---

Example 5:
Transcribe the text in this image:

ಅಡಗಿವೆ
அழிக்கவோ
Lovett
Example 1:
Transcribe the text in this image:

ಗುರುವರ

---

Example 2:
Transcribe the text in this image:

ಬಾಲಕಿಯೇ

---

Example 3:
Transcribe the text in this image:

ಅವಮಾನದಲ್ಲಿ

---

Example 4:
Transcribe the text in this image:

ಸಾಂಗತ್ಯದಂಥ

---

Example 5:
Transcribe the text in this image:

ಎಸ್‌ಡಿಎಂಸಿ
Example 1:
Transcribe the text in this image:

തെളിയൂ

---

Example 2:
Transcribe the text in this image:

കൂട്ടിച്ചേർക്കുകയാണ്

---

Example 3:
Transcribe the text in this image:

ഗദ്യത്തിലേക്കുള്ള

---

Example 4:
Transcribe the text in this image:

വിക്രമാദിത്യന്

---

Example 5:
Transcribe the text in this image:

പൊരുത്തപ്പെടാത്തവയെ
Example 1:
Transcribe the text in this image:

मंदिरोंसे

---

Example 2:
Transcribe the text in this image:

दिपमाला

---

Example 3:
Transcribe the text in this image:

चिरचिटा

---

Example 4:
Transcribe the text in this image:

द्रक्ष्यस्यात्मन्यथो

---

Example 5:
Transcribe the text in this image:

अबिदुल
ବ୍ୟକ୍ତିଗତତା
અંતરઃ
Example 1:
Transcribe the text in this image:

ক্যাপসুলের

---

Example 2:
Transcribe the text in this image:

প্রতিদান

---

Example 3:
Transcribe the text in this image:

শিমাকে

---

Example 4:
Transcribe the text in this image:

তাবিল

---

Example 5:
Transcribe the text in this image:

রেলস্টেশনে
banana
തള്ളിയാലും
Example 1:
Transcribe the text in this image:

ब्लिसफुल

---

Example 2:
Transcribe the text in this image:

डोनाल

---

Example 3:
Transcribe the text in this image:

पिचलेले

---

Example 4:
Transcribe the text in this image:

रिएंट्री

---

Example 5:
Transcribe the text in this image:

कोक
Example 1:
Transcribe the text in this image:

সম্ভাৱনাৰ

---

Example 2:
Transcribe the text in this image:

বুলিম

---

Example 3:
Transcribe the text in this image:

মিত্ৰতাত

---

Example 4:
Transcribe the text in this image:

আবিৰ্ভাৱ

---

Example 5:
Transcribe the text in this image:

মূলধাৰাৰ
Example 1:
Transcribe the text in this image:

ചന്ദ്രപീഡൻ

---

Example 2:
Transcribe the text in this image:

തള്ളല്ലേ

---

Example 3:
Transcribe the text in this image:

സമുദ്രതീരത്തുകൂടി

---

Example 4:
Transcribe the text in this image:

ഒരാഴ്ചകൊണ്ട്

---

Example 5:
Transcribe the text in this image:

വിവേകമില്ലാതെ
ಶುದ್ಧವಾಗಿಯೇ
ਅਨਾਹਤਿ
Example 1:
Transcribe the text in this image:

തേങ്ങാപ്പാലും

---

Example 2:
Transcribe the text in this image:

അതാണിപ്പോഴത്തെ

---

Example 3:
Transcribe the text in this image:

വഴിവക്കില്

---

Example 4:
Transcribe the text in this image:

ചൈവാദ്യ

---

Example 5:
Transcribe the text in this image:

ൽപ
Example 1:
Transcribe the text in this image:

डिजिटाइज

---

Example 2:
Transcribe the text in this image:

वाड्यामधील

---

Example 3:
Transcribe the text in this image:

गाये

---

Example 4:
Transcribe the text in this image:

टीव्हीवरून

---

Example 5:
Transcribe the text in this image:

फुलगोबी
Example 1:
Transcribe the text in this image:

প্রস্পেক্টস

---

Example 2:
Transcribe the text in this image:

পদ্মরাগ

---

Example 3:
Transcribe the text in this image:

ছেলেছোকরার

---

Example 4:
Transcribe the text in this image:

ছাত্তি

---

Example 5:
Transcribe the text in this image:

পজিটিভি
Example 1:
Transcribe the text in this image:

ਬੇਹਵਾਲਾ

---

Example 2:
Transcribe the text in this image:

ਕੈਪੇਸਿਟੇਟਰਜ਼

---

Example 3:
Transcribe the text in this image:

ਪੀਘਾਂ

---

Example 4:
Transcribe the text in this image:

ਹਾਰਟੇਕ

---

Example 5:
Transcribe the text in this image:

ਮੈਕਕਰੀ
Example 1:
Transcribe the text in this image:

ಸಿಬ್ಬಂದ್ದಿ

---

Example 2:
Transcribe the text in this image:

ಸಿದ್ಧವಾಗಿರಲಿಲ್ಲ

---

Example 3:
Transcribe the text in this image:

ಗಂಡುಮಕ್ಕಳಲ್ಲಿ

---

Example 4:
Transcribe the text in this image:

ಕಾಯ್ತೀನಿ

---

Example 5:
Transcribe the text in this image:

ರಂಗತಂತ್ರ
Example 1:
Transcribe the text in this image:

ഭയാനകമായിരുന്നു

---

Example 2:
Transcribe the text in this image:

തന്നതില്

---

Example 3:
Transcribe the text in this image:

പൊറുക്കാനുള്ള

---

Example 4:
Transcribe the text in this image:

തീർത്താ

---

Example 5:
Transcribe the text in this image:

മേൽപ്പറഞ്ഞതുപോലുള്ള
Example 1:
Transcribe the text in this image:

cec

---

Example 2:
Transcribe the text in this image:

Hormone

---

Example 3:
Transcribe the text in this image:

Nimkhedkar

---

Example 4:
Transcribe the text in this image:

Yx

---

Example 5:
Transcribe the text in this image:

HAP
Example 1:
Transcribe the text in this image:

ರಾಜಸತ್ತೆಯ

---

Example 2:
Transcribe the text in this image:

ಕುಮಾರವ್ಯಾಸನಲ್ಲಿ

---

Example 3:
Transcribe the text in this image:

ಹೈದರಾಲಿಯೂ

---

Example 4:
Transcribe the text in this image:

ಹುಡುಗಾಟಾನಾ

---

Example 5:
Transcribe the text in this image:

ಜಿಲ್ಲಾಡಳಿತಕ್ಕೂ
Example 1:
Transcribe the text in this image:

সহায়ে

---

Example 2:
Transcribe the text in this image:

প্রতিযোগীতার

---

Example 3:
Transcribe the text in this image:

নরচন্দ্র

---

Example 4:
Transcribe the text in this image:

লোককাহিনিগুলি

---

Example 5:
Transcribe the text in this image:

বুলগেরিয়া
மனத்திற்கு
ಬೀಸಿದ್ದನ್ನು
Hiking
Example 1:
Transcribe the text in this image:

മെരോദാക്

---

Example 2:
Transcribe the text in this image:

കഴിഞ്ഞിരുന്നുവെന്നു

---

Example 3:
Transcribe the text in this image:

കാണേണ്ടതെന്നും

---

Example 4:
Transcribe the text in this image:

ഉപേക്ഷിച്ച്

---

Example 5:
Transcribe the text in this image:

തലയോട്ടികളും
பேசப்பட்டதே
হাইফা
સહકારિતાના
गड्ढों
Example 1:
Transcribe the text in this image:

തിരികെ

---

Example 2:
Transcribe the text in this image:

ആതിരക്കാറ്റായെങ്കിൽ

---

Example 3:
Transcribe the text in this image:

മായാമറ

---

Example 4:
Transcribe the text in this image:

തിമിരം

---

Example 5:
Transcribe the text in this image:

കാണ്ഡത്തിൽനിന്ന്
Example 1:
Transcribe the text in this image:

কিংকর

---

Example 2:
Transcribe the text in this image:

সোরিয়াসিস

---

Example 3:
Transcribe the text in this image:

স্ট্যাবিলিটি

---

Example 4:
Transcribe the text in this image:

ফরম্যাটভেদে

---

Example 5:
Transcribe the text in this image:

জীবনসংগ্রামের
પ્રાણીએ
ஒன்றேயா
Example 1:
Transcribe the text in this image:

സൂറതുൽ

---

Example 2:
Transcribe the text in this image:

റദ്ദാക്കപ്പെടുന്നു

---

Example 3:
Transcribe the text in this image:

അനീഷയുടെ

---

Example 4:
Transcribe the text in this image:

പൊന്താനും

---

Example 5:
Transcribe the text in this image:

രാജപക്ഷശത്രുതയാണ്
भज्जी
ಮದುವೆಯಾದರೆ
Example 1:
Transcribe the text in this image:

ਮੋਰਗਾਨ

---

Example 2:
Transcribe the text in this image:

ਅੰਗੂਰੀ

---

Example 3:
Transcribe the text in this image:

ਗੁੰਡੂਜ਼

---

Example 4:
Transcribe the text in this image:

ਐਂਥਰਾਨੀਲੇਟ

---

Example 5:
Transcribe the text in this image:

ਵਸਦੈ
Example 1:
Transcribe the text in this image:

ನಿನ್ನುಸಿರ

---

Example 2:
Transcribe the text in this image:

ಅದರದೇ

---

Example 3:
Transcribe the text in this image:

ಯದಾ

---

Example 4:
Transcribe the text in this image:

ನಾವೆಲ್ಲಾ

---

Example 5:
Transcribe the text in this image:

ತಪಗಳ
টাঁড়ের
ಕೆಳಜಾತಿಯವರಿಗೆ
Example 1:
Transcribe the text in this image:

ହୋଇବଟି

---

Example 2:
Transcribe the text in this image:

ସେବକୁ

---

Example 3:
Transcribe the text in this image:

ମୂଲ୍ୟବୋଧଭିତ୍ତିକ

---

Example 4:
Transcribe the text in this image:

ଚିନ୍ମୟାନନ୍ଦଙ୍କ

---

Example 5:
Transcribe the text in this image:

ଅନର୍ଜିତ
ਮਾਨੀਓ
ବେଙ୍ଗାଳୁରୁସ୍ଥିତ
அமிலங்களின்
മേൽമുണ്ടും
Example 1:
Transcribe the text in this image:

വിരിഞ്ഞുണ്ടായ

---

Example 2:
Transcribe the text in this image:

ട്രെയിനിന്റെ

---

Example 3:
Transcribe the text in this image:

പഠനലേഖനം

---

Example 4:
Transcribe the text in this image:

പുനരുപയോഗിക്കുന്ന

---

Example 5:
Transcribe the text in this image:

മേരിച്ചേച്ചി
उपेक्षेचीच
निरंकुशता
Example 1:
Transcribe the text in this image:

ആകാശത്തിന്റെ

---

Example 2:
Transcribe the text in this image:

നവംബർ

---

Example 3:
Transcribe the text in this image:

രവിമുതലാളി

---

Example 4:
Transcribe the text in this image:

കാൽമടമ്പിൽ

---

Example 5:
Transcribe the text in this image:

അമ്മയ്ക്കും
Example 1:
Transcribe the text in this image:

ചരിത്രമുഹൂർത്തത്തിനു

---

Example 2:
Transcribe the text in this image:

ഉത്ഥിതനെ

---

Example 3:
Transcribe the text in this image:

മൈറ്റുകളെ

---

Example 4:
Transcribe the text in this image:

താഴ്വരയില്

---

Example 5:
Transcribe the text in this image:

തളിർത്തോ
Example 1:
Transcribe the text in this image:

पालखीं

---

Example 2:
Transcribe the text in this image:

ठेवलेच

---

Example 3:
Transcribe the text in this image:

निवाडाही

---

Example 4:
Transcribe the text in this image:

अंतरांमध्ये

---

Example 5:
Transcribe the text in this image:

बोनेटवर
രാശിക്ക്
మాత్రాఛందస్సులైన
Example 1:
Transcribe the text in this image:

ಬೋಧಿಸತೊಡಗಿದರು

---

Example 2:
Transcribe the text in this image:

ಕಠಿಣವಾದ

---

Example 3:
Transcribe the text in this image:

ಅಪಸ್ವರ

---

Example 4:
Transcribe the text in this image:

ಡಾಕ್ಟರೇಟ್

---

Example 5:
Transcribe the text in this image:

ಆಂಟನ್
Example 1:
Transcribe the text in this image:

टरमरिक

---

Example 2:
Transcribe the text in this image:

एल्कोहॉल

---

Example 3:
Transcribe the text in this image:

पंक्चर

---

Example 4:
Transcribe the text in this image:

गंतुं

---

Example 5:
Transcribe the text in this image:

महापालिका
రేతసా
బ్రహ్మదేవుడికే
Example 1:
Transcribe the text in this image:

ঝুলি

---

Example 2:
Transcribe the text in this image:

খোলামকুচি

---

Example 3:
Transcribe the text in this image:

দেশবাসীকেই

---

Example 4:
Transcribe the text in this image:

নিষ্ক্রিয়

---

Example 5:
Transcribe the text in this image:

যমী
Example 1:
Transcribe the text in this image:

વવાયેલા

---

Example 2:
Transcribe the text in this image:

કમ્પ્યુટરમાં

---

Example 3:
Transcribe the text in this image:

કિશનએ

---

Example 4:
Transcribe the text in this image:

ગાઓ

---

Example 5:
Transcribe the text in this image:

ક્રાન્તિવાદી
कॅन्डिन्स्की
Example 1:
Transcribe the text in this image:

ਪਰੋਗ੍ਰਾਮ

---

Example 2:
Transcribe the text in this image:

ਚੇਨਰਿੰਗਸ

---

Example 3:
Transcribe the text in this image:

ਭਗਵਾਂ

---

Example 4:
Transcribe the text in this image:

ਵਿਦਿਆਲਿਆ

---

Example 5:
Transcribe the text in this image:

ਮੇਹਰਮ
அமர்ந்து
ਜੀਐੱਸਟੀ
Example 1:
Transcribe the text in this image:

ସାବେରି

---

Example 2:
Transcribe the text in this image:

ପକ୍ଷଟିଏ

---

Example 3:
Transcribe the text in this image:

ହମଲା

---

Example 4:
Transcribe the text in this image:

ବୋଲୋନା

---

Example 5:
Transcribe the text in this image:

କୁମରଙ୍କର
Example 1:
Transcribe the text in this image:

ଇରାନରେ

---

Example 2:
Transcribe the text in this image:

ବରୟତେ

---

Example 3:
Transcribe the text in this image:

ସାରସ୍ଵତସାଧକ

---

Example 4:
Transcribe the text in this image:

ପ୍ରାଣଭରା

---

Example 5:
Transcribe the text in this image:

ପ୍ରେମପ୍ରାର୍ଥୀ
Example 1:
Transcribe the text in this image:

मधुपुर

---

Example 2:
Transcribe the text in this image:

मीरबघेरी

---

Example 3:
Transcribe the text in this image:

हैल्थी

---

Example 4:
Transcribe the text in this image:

========================

▸ **The exercise**
Reproduce the rows above without alteration, starting at their first line and ending at the line that contains "ഗദ്യത്തിലേക്കുള്ള", with both of those lines included.

▸ **Problem solution**
---

Example 5:
Transcribe the text in this image:

ಅಡಗಿವೆ
அழிக்கவோ
Lovett
Example 1:
Transcribe the text in this image:

ಗುರುವರ

---

Example 2:
Transcribe the text in this image:

ಬಾಲಕಿಯೇ

---

Example 3:
Transcribe the text in this image:

ಅವಮಾನದಲ್ಲಿ

---

Example 4:
Transcribe the text in this image:

ಸಾಂಗತ್ಯದಂಥ

---

Example 5:
Transcribe the text in this image:

ಎಸ್‌ಡಿಎಂಸಿ
Example 1:
Transcribe the text in this image:

തെളിയൂ

---

Example 2:
Transcribe the text in this image:

കൂട്ടിച്ചേർക്കുകയാണ്

---

Example 3:
Transcribe the text in this image:

ഗദ്യത്തിലേക്കുള്ള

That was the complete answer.